そんな彼によしよしと頷いたシェスは、続いてサクに向き直る。



「その相手の所に行く前に、サクちゃんの捕獲の腕を確認しないとね」





「え?」





「ポケモン図鑑。オーキド博士から貰って集めてくれって言われてんでしょ?だから、先輩からのちょっとしたアドバイスってところかな?」






パチンとウインクしてみせたシェスに、サクは元気良く頷き、よろしくお願いしますと頭を下げた。

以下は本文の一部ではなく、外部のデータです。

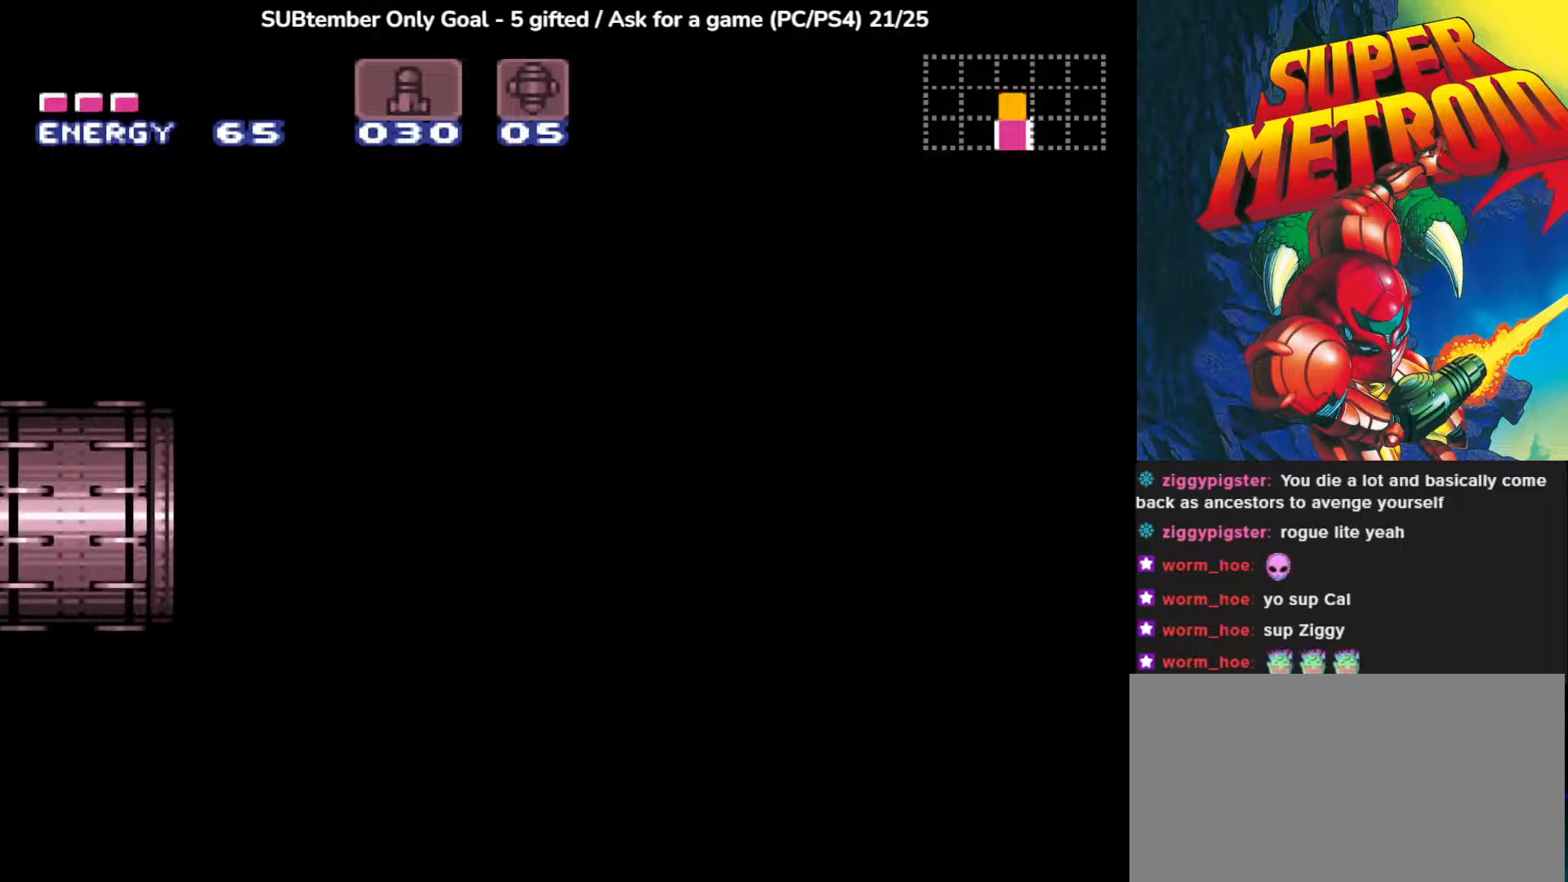
{"buttons": [], "left_stick": "center", "events": []}
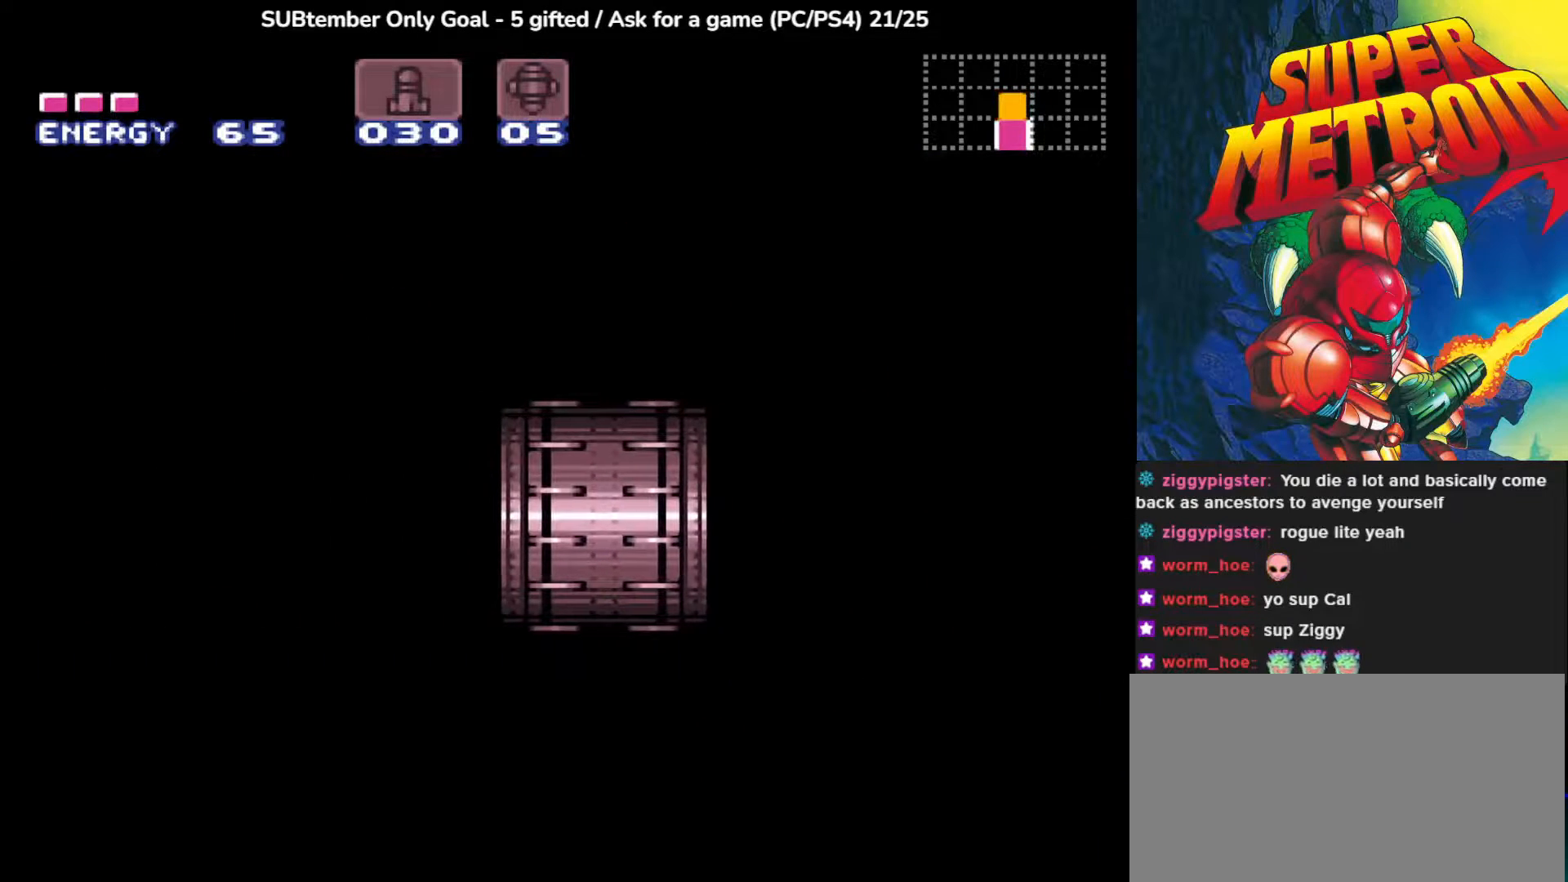
{"buttons": [], "left_stick": "center", "events": []}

その後サクは、再び草むらに入り、新たに野生のポケモンの捕獲に勤しんでいた。

今度はその斜め後ろに、シェスの姿もある。



ちなみにシェスは、必要と判断した時以外は手を出さないと宣言している。

そして今、サクの目の前には、野生のウパーの姿があった。

ウパーは水タイプであり地面タイプ、対する琥珀は炎タイプ。

タイプだけで見れば、琥珀の方が圧倒不利だが、ジム戦などで経験を積んでいる琥珀なら、難なく突破できるだろう。






「(とはいえ、油断は大敵。シェスさんみたいに、相手の急所を正確に掴むのはまだ難しい…けど…)いくよ琥珀!」





『ああ、いつでもいいぜ!!』






相棒の声を聞き、サクはいよいよ攻撃の命令を下す。

琥珀はウパーの動きを見逃さず、鋭く睨みつけていた。






「琥珀、≪でんこうせっか≫!!」





『行くぜ…!!』






勢い良く飛び出した琥珀の爪が、ウパーの胴部に見事命中。

しかも運良く、そこが急所だったらしく、ウパーはその一撃で既に起き上がれなくなっていた。

これは願ってもみない大チャンス。

サクは、シェスに言われた事を頭の中で反復しながら、手に持っていたボールを構えた。















―――サクちゃん、ボール投げる時に、とりあえず当たれば良いとか思ってるっしょ?





―――え?ダメなんですか??





―――ダメっていうか、的確に相手の弱点とか、エネルギーが集中する所、つまり一般で言う急所ってやつね。そこを狙うと尚良いよ。





―――でも、僕、シェスさんみたいに急所なんて見分けられないですよ。





―――んー…ま、最初だから、運に任せて戦ってみな?それで急所に当たれば良し。当たらなかったら…





―――当たらなかったら…?





―――取りあえずあちこち攻撃して、不自然にポケモンが庇ってるとこ、狙ってみるといいよ。大抵そこが急所だから。















「(まだ捕獲に関して初心者な僕が見分けられるとは、到底思えなかったけど、何度もバトルしてる間に、何となく分かるようになった気がする!)」






先程琥珀が攻撃した場所、ウパーの胴部を狙い、サクはボールを投じた。

いつもと同じく、赤い光に包まれたウパーが、ボールに吸い込まれるように収まる。

ボールが、ゆらゆらと揺れる…まだ中のウパーが抵抗している証拠だ。



だが、その揺れも徐々に弱くなり、終いにはとうとう停止し、その場に静かに佇んでいた。

それを見たサクは一瞬の静寂をおいて、その顔に笑顔を零す。






「や…やったぁっ!!とうとう捕まえた!!」





『やれやれ…子供みたいにはしゃぐなよ。僕が恥ずかしい』






隣で皮肉る琥珀だが、その表情は少しばかり嬉しそうな、達成感に溢れたような物だった。

その様子を見ていたシェスも、何処となく嬉しそうである。

サクはシェスに向き直り、満面の笑顔で頭を下げた。